Et on lit dans la satire 9e de Du Lorens:
Mon manteau, dieu merci, ne craint pas le serein.
Je passe hardiment près la Samaritaine
Lorsque les assassins courent la tirelaine.
[197]: Le capitaine Carrefour, fameux voleur de ce temps-là, sur les exploits et la prinse duquel nous publierons quelques pièces curieuses dans nos prochains volumes.
[198]: Ce n'est point au hasard que ce nom de Gueulle-Noire est donné au fripier. Il fait allusion à ces huis des caves par lesquels les voleurs, de connivence avec leurs recéleurs des halles, jetoient «ce qu'ils avoient butiné par la ville.» V. notre tome 1er, p. 198.

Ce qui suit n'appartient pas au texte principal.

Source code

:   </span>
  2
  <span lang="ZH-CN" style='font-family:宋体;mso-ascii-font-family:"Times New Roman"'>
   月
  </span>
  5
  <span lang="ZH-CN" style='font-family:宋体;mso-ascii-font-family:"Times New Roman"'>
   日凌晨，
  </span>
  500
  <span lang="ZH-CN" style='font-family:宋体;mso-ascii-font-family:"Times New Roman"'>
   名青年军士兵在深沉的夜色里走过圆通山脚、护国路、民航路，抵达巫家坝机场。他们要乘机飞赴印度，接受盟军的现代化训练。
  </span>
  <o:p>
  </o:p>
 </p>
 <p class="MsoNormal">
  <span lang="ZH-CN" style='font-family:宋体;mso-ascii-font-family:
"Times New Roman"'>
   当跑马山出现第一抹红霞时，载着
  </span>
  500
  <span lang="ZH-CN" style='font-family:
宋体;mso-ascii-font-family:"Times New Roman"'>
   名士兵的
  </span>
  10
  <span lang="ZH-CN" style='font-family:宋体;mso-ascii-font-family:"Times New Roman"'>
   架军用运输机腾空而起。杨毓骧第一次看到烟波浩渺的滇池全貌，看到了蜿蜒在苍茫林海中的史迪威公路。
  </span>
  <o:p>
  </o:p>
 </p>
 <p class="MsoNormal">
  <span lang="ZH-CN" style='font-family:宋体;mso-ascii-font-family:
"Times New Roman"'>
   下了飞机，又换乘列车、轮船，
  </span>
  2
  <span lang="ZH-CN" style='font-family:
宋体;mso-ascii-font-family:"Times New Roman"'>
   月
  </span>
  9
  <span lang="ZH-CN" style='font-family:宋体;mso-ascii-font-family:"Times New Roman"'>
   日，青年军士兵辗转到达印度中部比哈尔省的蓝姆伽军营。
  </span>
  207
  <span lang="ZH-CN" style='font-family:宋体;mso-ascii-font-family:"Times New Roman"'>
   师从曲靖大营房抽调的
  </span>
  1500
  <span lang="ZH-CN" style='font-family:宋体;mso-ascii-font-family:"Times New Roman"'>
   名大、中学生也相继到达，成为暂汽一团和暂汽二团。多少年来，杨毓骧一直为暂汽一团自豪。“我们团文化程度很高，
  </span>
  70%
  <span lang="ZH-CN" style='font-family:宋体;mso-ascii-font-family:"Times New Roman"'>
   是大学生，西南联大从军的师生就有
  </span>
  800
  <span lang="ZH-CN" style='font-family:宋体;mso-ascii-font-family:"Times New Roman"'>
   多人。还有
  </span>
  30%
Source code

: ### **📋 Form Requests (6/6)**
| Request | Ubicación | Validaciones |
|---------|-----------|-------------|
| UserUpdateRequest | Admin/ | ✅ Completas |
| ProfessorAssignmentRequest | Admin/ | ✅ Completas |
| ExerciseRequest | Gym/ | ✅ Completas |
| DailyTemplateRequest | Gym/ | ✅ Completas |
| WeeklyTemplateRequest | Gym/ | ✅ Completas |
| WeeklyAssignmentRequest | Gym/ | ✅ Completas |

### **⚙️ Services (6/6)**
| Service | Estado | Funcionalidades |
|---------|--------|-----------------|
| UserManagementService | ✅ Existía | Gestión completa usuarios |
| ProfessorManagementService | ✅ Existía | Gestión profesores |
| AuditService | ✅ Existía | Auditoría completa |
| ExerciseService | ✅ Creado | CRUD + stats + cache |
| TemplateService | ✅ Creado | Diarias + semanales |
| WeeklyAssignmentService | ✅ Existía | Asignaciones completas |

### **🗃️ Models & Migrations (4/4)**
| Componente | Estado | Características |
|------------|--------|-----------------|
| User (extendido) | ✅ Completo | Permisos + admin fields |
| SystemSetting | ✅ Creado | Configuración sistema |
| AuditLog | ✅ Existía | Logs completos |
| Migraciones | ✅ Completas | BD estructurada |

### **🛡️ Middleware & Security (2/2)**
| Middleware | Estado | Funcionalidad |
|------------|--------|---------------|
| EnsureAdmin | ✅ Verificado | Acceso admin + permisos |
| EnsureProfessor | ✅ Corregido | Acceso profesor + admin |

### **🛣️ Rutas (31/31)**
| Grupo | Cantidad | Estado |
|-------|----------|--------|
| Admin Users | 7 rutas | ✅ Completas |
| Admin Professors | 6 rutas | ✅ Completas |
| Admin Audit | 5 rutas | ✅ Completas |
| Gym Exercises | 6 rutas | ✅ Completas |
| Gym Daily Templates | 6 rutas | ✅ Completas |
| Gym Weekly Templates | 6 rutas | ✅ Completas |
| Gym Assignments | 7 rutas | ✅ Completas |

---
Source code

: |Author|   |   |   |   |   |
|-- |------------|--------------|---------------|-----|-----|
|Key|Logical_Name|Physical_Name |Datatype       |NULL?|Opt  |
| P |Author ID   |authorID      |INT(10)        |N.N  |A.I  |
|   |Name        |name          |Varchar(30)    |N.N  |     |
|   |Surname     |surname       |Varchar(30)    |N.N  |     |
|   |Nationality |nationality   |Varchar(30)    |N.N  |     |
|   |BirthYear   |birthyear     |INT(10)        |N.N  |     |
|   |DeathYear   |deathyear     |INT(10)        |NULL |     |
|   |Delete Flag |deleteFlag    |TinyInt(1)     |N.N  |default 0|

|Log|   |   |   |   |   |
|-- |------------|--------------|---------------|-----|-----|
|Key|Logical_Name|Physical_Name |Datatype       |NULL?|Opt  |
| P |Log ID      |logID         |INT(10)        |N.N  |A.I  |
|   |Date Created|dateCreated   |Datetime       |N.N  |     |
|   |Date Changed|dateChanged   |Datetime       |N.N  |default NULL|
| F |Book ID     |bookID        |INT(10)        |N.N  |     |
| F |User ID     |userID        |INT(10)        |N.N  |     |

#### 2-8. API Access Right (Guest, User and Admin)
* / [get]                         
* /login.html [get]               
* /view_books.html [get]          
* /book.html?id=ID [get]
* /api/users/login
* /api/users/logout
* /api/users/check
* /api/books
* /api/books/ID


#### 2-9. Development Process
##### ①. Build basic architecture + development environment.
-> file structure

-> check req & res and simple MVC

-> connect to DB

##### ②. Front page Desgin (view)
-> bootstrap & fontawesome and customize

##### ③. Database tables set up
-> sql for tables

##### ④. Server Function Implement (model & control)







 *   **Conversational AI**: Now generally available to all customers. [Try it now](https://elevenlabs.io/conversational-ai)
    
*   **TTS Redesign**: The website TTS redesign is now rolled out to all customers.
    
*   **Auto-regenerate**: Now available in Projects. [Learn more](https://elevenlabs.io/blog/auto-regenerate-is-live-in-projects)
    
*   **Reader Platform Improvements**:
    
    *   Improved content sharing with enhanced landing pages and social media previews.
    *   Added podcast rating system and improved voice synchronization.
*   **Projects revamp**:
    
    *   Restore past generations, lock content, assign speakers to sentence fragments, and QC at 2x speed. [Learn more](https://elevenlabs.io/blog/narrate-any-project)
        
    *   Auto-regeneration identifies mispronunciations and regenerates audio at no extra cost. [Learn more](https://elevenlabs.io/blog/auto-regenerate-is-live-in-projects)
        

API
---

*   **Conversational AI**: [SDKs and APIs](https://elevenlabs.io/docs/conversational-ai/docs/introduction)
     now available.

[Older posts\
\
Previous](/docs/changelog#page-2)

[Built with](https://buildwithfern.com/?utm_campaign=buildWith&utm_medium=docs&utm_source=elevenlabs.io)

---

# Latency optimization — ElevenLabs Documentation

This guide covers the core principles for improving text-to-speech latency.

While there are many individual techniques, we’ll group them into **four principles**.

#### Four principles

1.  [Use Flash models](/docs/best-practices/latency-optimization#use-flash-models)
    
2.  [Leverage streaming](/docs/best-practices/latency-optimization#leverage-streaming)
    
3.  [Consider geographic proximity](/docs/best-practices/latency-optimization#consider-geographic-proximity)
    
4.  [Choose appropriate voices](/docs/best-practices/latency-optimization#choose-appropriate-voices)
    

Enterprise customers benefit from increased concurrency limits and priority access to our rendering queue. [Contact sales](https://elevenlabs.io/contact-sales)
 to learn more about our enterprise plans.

[199]: On disoit d'un homme mort en peu de temps qu'il avoit été troussé en malle. (Dict. de Furetière.) L'expression être vite troussé en est restée.
[200]: La punition des filous étoit d'avoir les oreilles coupées, ou, comme on disoit alors, d'être essorillés. Ces exécutions se faisoient près la Grève, au carrefour qui s'appeloit pour cela Guigne-Oreille, et par altération Guillori. Brantôme nous dit que, de son temps, l'armée étoit pleine de vagabonds «essorillés, et qui cachoient les oreilles, à vray dire, par de longs cheveux hérissés.» (Edit. du Panthéon, t. 1er, p. 580.)
[201]: En vertu d'un édit rendu en 1604, à l'instigation du secrétaire du roi Charles Paulet, et nommé à cause de lui la Paulette, les officiers de judicature ou de finance étoient frappés d'une taxe considérable, payable au commencement de chaque année. Faute de l'acquitter, ils perdoient le droit de conserver leur charge à leurs veuves et à leurs héritiers. Sitôt qu'ils étoient morts, elle devenoit vacante au profit du roi.
[202]: En argot, la guillotine est encore appelée la veuve.